Green Energy Investing In An Unlikely Place

Date: Wednesday, October 23, 2019 6:43 PM EDT

Lizard King is trying to save the Universe.

music selection:“Misery Business” — Paramore

It’s true. I’ve been with the Living Universe Foundation (LUF) for many years. In that time, I’ve advocated for space development, and the environment. Today, I contributed to the LUF blog an article about a great investment with a green twist. And the green is in an unlikely place. Click here to read the article. You’ll be delighted to read about company that is going to plow billions into solar while returning 30 Billion a year in additional cash to shareholders.

Devour your prey raptors!

This recommendation is probably going to be a little controversial. I’ve found an oil company that sees the writing on the wall and is committing to tapering off its upstream oil exploration and production activities in order to fund green energy projects and transition to a green future. Purists will dislike that the company will remain a net emitter of carbon for decades. I see a pathway forward to a near term future where billions are spent by industry per year on green projects instead of the few hundred million we see now.

I intend to show that this transition essentially guarantees the company will earn a low risk 12.5% in share holder return per year for decades while deleveraging their balance sheet and reducing litigation and regulation risk. I suspect when the competition sees what this move does for their bottom line, there will be a rush to replicate the model. This is how we get trillions of dollars in investment capital redirected from fossil fuels to renewables.

I think it is also important to note that the abrupt death of the petrochemical industry would likely meant an equally abrupt end to modern civilization. The goal should be to stop burning carbon for energy, not to eliminate the many uses of oil such as: fertilizer, plastics, lubricants, waxes, advanced materials, napthenes, and more. I for one, don’t want to live in a world without propylene oxide.

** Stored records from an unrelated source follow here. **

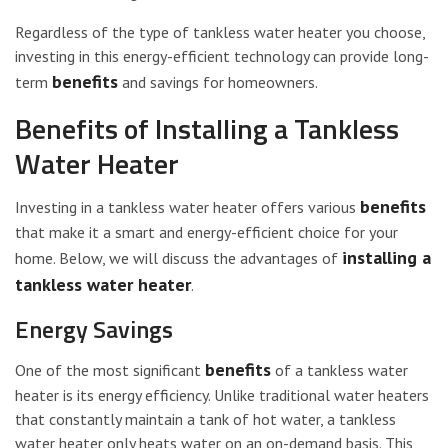
Regardless of the type of tankless water heater you choose,
investing in this energy-efficient technology can provide long-
benefits
term
and savings for homeowners.
Benefits of Installing a Tankless
Water Heater
benefits
Investing in a tankless water heater offers various
that make it a smart and energy-efficient choice for your
installing a
home. Below, we will discuss the advantages of
tankless water heater
.
Energy Savings
benefits
One of the most significant
of a tankless water
heater is its energy efficiency. Unlike traditional water heaters
that constantly maintain a tank of hot water, a tankless
water heater only heats water on an on-demand basis. This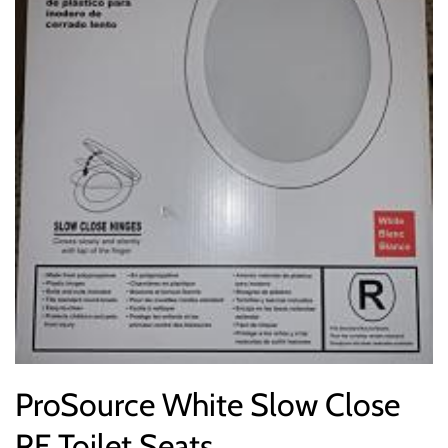
ProSource White Slow Close
RF Toilet Seats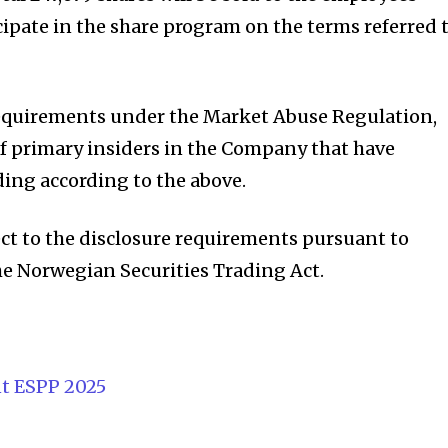
cipate in the share program on the terms referred 
requirements under the Market Abuse Regulation,
of primary insiders in the Company that have
ding according to the above.
ect to the disclosure requirements pursuant to
the Norwegian Securities Trading Act.
t ESPP 2025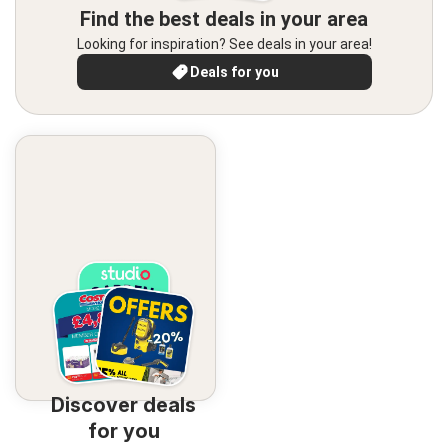
Find the best deals in your area
Looking for inspiration? See deals in your area!
Deals for you
Discover deals
for you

Today’s recommendation is Royal Dutch Shell (RDS-B), herewith known simply as “Shell”. Shell is an integrated oil and gas major that has made a commitment from the most senior levels of management to cut exploration and production capex to, in part, fund green electricity generating projects. At the same time, the company will deleverage the balance sheet, reduce commodity pricing risk, and return cash to shareholders via dividends, and share buybacks. I will show here how this will realistically result in decades of shareholder returns greater than 12.5% per year.

All six of the oil majors have at least some green energy projects in the works. For five of the six, these efforts are just window dressing and marketing. For Shell, it is a material real money commitment to a greener (and more profitable) future. Traditionally, in the oil production game it is understood a company needs at least 10 years of reserves to sustain its market share. Shell has been letting reserves wind down and is now at about 8.5 years of reserves and still declining. This is not a matter of drilling dry holes. Management has committed to reducing capital expenditures on new exploration. The upstream oil and gas business is being left to dwindle away for strategic reasons. In 2018 new production consumed 51% of Shell’s capex. By 2025 it will only be 41%.